▸ **Problem to solve**: Below are some entries. Repeat exactly the lines from the one with "center; padding-right: 8px;" through the one with "display:flex; align-items:flex-end; gap:5px;", and only those.
** Data to process follows **
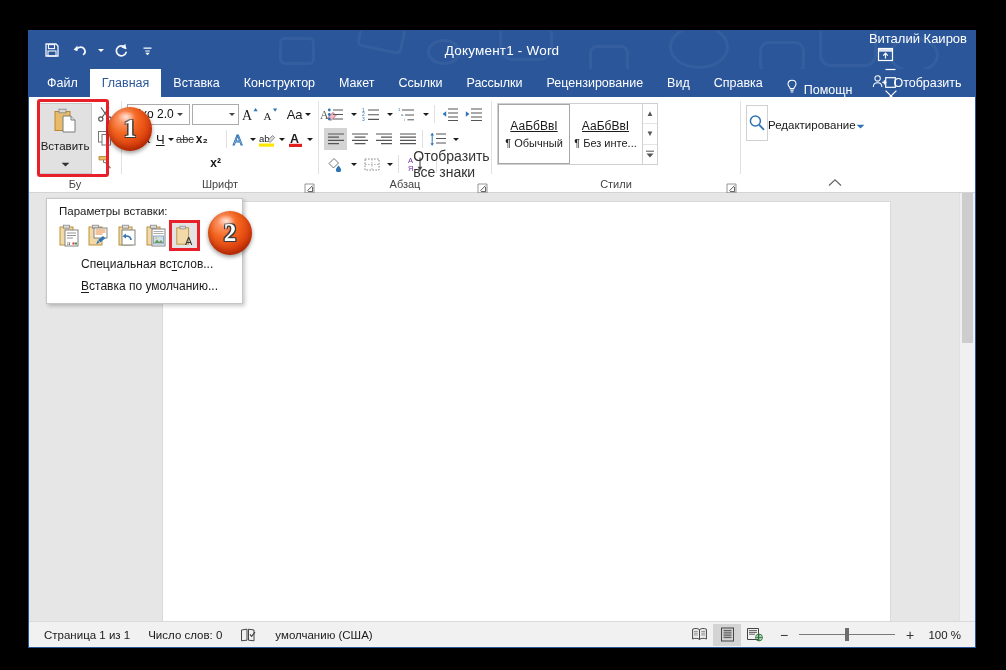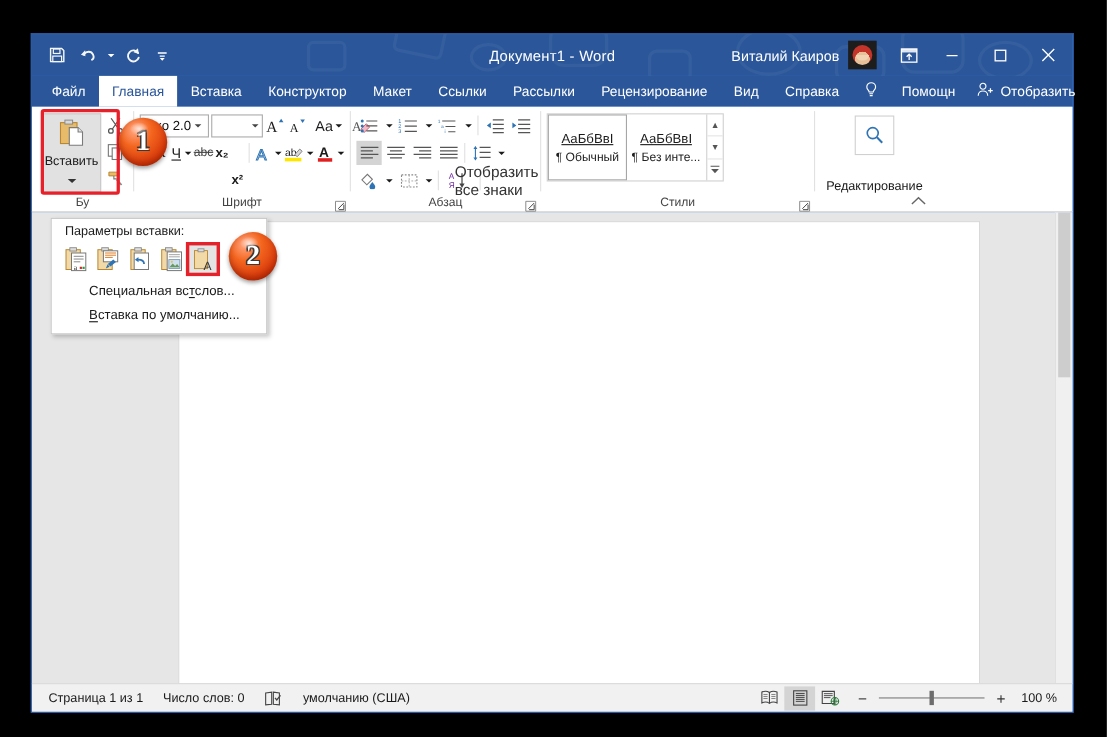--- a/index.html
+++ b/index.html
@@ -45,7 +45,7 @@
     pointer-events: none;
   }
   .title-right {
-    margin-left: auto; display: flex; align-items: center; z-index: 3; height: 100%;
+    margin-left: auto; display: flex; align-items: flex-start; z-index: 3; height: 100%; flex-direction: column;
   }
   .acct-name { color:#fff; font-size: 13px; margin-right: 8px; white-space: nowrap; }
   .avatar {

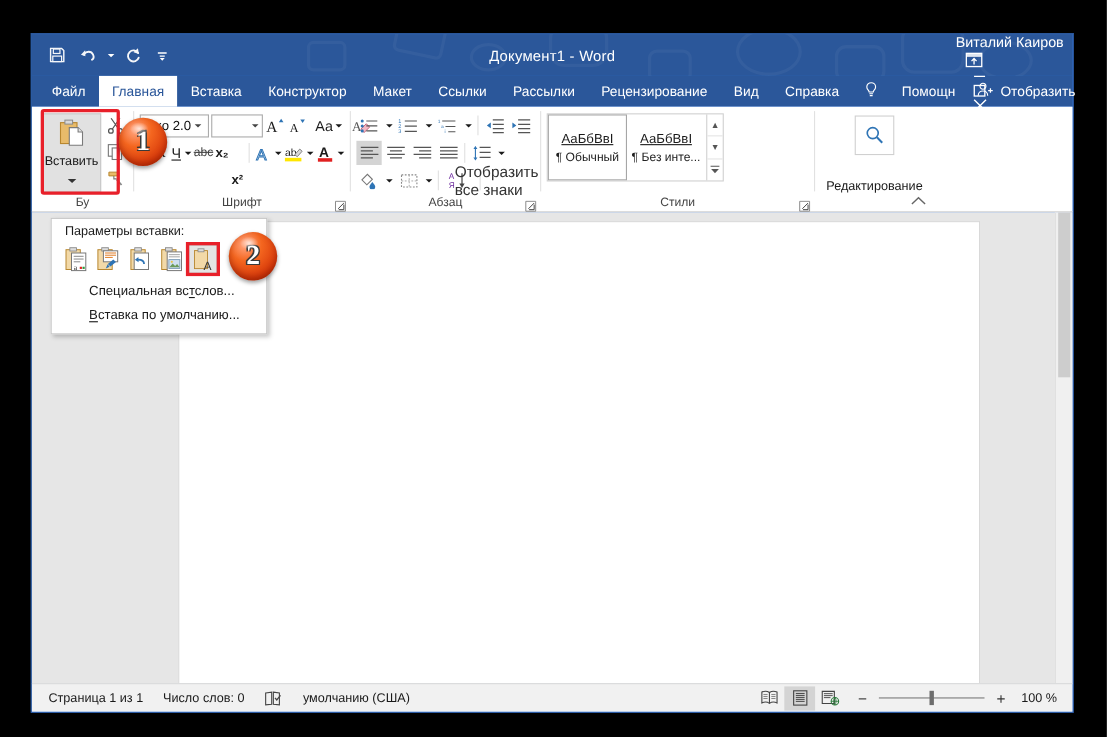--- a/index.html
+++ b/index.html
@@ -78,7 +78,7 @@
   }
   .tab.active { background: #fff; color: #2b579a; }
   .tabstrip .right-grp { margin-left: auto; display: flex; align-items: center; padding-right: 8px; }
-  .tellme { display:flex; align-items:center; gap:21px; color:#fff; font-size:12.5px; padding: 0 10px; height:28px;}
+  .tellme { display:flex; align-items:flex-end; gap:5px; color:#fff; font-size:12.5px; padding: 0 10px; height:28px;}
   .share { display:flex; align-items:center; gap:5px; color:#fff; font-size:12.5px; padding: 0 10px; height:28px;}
** End of Data to process **
▸ **Response below**:
   .tabstrip .right-grp { margin-left: auto; display: flex; align-items: center; padding-right: 8px; }
-  .tellme { display:flex; align-items:center; gap:21px; color:#fff; font-size:12.5px; padding: 0 10px; height:28px;}
+  .tellme { display:flex; align-items:flex-end; gap:5px; color:#fff; font-size:12.5px; padding: 0 10px; height:28px;}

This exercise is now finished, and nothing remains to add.